Most controversially, she criticized the role of Jewish community leaders—the Judenräte, or Jewish Councils—during the Holocaust. These councils, established by the Nazis to administer Jewish communities, had often cooperated with German authorities, maintaining order and even helping compile lists of names. Arendt wrote that this cooperation directly increased the death toll:
The whole truth was that if the Jewish people had really been unorganized and leaderless, there would have been chaos and plenty of misery but the total number of victims would hardly have been between four and a half and six million people.
This passage ignited a firestorm. Arendt was accused of "blaming the victim," of slandering the Jewish people, of providing ammunition to antisemites. She spent years defending herself against these charges, insisting that she had never blamed ordinary Jews—only certain leaders who had cooperated with the Nazis, often under unbearable duress. "When people reproach me with accusing the Jewish people, that is a malignant lie and propaganda and nothing else," she said in an interview.
The controversy has never entirely subsided. Historians continue to debate the role of the Judenräte and whether Arendt's characterization was fair or accurate.
Why Eichmann Had to Hang
Arendt ended her book with a direct address to Eichmann, explaining why the death sentence was justified:
And just as you supported and carried out a policy of not wanting to share the earth with the Jewish people and the people of a number of other nations—as though you and your superiors had any right to determine who should and who should not inhabit the world—we find that no one, that is, no member of the human race, can be expected to want to share the earth with you. This is the reason, and the only reason, you must hang.

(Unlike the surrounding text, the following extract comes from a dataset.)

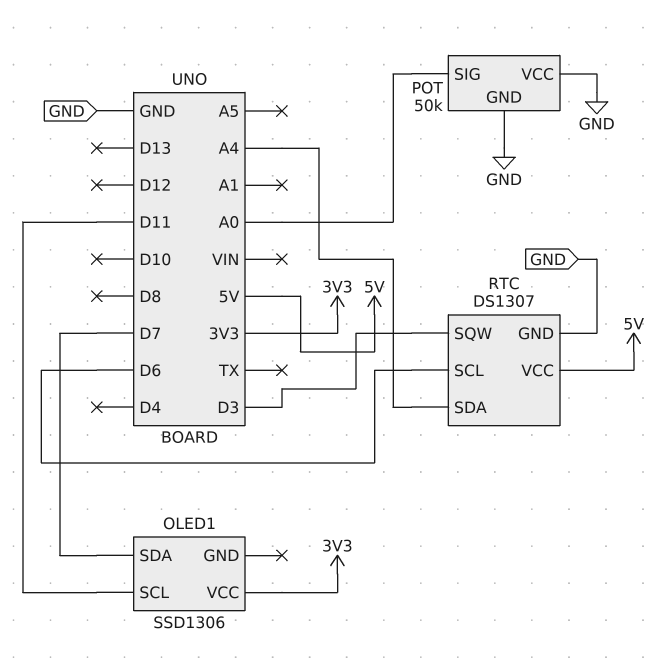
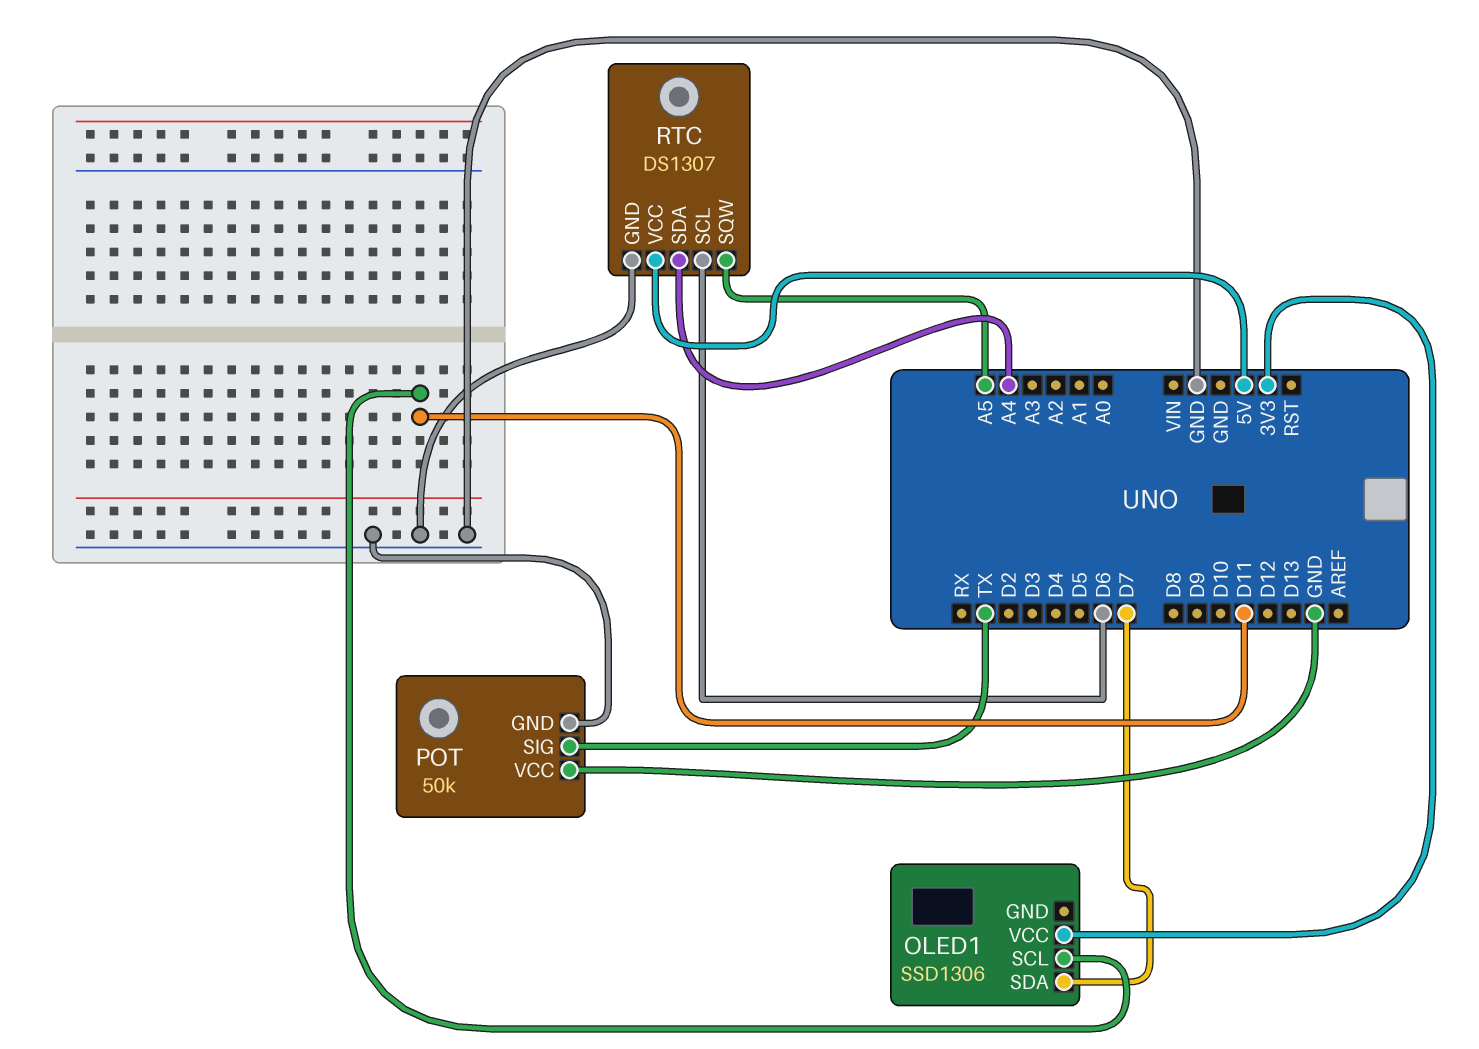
POT pin SIG: A0 -> TX
RTC pin SQW: D3 -> A5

Note what she does not say. She does not say he must hang because he was a monster. She does not say he must hang because of the scale of his crimes. She says he must hang because he participated in a project that claimed the right to decide who deserved to live on this planet—and anyone who participates in such a project forfeits their own claim to remain among us.
Adolf Eichmann was executed by hanging on June 1, 1962. His body was cremated and his ashes scattered in the Mediterranean Sea, outside Israeli territorial waters.
The Enduring Question
More than sixty years later, Arendt's phrase—"the banality of evil"—continues to resonate. It appears in debates about morality and justice, in the work of truth and reconciliation commissions, in discussions of war crimes and crimes against humanity.

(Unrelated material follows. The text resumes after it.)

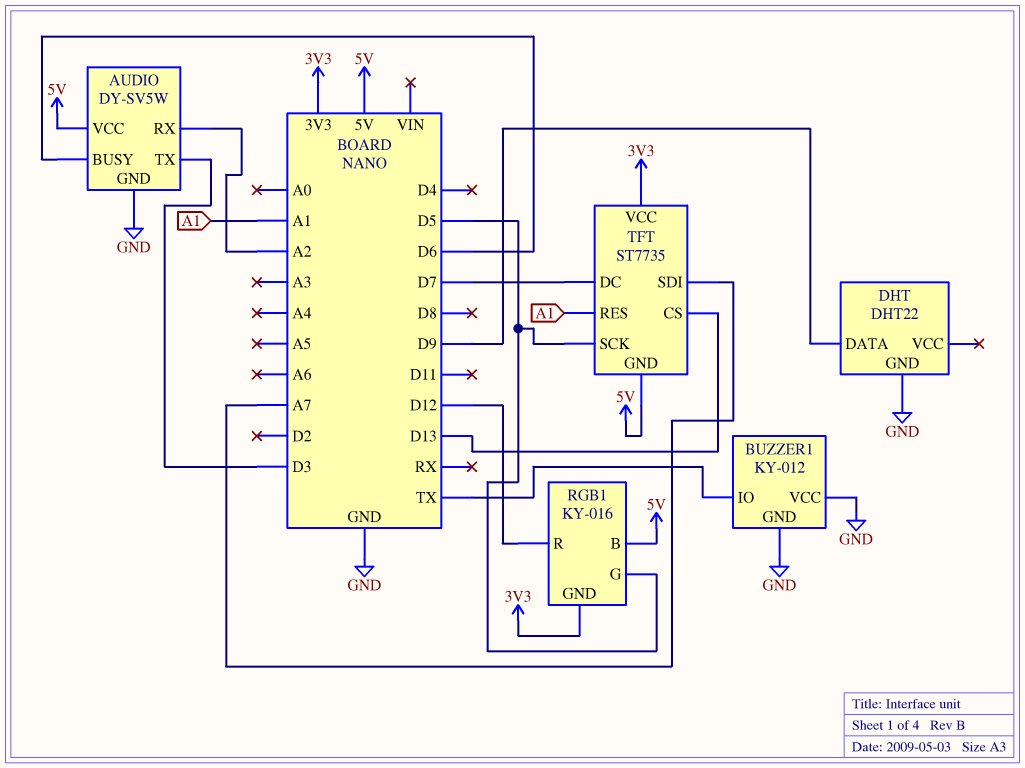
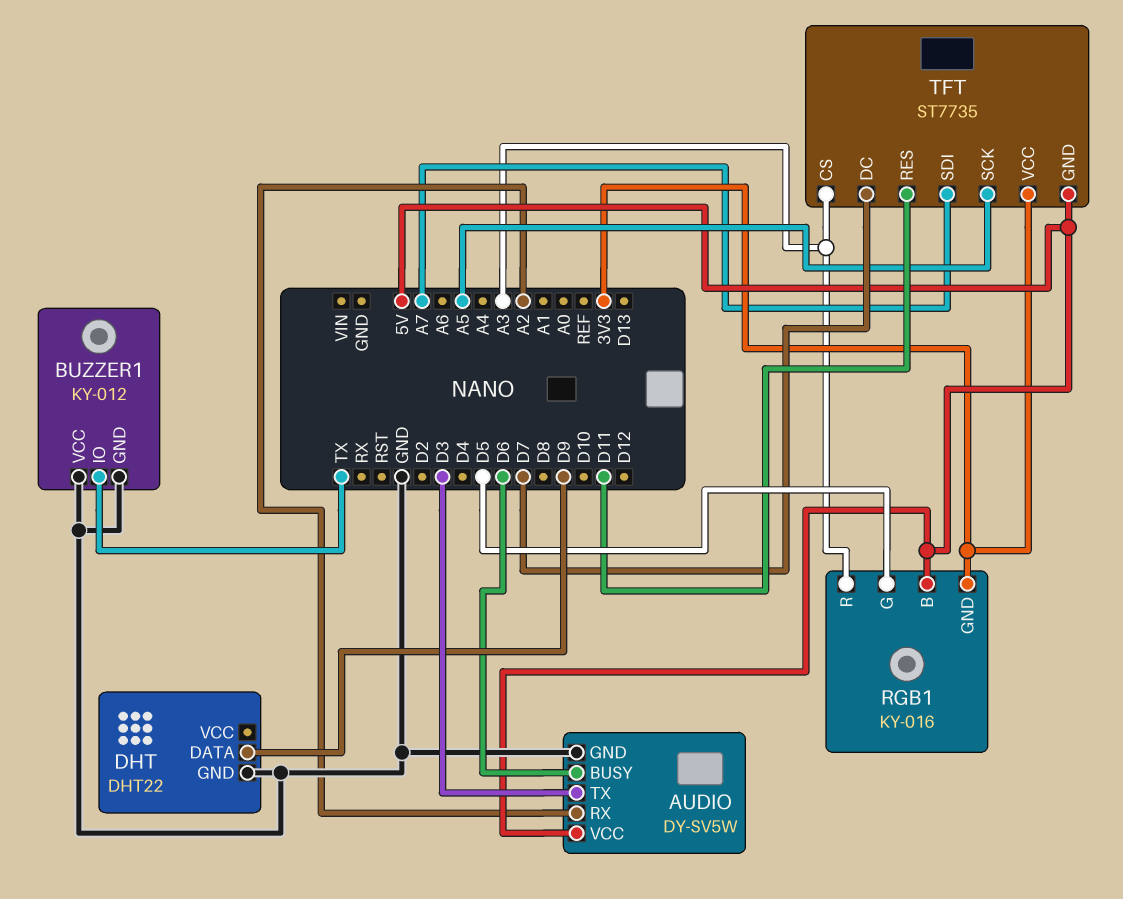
RGB1 pin R: D12 -> A3
TFT pin CS: D13 -> A3
TFT pin RES: A1 -> D11
TFT pin SCK: D5 -> A5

Some see it as a warning against the "evil of banality"—the danger of failing to interrogate received wisdom, of going along with systems without questioning them. Others find in it a kind of hope: if evil is not the product of superhuman malice but of ordinary human failings, then perhaps it can be prevented through ordinary human vigilance.
The most unsettling interpretation may be this: Eichmann was not exceptional. He was a particular kind of ordinary—the kind of ordinary that flourishes when thinking is abandoned, when belonging matters more than morality, when the language of bureaucracy obscures the reality of murder.
The six psychologists found nothing wrong with him because, in a certain sense, there was nothing wrong with him. He was a product of his society, his circumstances, his desperate need to fit in. He was what happens when an entire civilization decides that some people do not deserve to exist, and ordinary men sign the paperwork.
That is the banality of evil. And that is why it remains, after all these years, so difficult to face.